Ruby plus equals (+=) versus append/concatenation shovel (<<)
Alec Jacobson
September 08, 2010
I was stunned to watch how slow a recent ruby program was. All it was doing was concatenating a bunch of string literals in a big loop. Originally I was using plus equals:
str = ""
1000.times do |i|
str += "foo bar"
end
On a whim I tried switching to using an array then joining:
str = ""
str_array = []
1000.times do |i|
str_array << "foo bar"
end
str = str_array.join
Already this was way faster.

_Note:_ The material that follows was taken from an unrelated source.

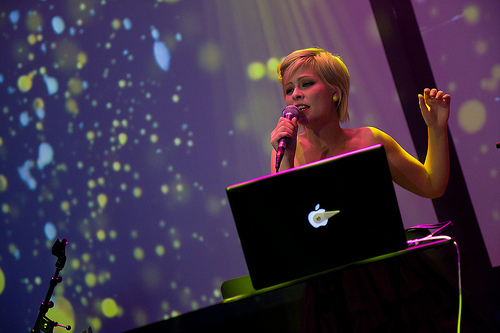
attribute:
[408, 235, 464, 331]
wire — white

I wrote up a little benchmarking program to see just how badly "+=" performs compared to "<<". I compare string +=, to the array set up I have above, and just using "<<" on the string:
str = ""
1000.times do |i|
str << "foo bar"
end
Here's my little test program.
#!/usr/bin/ruby
power = 20
power.times do |p|
n = 2**p
str = ""
start_time = Time.now
n.times do |i|
str += "x"
end
duration = Time.now - start_time
#puts "#{n} string appends took: #{duration}s"
puts "#{n} #{duration}"
end
power.times do |p|
n = 2**p
str3 = ""
start_time = Time.now
n.times do |i|
str3 << "x"
end
duration = Time.now - start_time
puts "#{n} #{duration}"
end
power.times do |p|
n = 2**p
str2 = ""
start_time = Time.now
str_array = []
n.times do |i|
str_array << "x"
end
str2 = str_array.join
duration = Time.now - start_time
puts "#{n} #{duration}"
end
And here are the results:
String += is asymptotically worse than <<. Reading through the ruby doc on strings its clear this is because:
str1 += str2
is syntactic sugar for something like
str1 = str1 + str2
whose "=" creates a new string object, hence the big computational cost.
But why?! I can't think of any reason why "+=" shouldn't be syntactic sugar for "<<". Can you?
Update:
I get it!
Here's two short snippets that illustrate the difference:
a = "x"
b = a
b += "y"
a
Which results in "x"
a = "x"
b = a
b << "y"
a
Which results in "xy"
It's subjective whether x+=y should mean "append y to x" or always be syntactic sugar for "x = x + y". My vote is for the later, which means I must be content that in Ruby these operators do different things and thus have different speeds.